“What is your Afghanistan hot take? Go.”
“My number one hot take is that I don’t like occupation. I don’t feel like we should be permanently defending ‘democracy’ in any given country. If they are not ready for democracy or to be run in the way that we want them to, we cannot use military power to force them to have a democracy,” said Touré, one of this week’s guests on The New Abnormal, former MSNBC host, current host of an eponymous podcast, and author of I Would Die 4 U: Why Prince Became an Icon.
Hosts Molly Jong-Fast and Jesse Cannon are also joined by Jonathan Allen, a senior political reporter for NBC, and Noga Tarnopolsky, a contributor to The Daily Beast based in Jerusalem.
“People say they don’t want forever wars. Your boyfriend says, ‘I will never hurt you.’ But then when he runs into that one specific ex, he’s like, ‘Well, you know, I got to go have a drink with her.’ You know?” Touré said. “Like if they said, ‘No forever wars,’ and everyone’s like, ‘Yeah!’ But then he said, ‘Pull out of Afghanistan,’ everyone’s like ‘Whoa. Like, nah, we didn’t mean it like there and right now.’”
Jong-Fast and Allen also pinned down the problem with how Joe Biden’s administration has presented the withdrawal from Afghanistan to the public.

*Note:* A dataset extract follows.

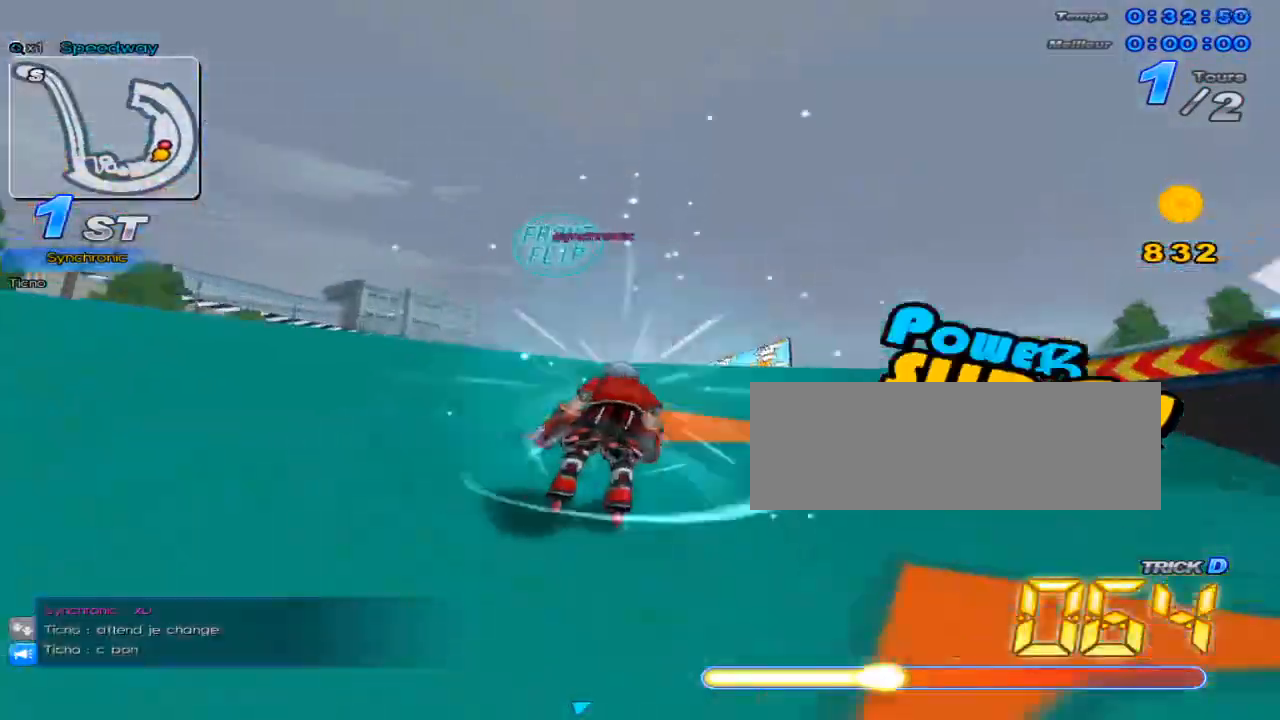
{"keys": ["up"], "events": []}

“The White House has offered a binary: you could either have the evacuation as it’s been going, or you could be in Afghanistan forever,” Allen said. The reality, the reporter said, is that experts have told the White House how the exit could have been better planned, points the West Wing has largely ignored.
Noga Tarnopolsky joined to discuss the U.S. withdrawal from Afghanistan from a Middle East perspective. The chaos in Kabul has damaged the United States’ reputation abroad and made allies leery of U.S. promises of protection, Tarnopolsky said.
“This will be really a formative moment of the Biden presidency. I think that many, many allies are feeling a little jittery right now,” she said.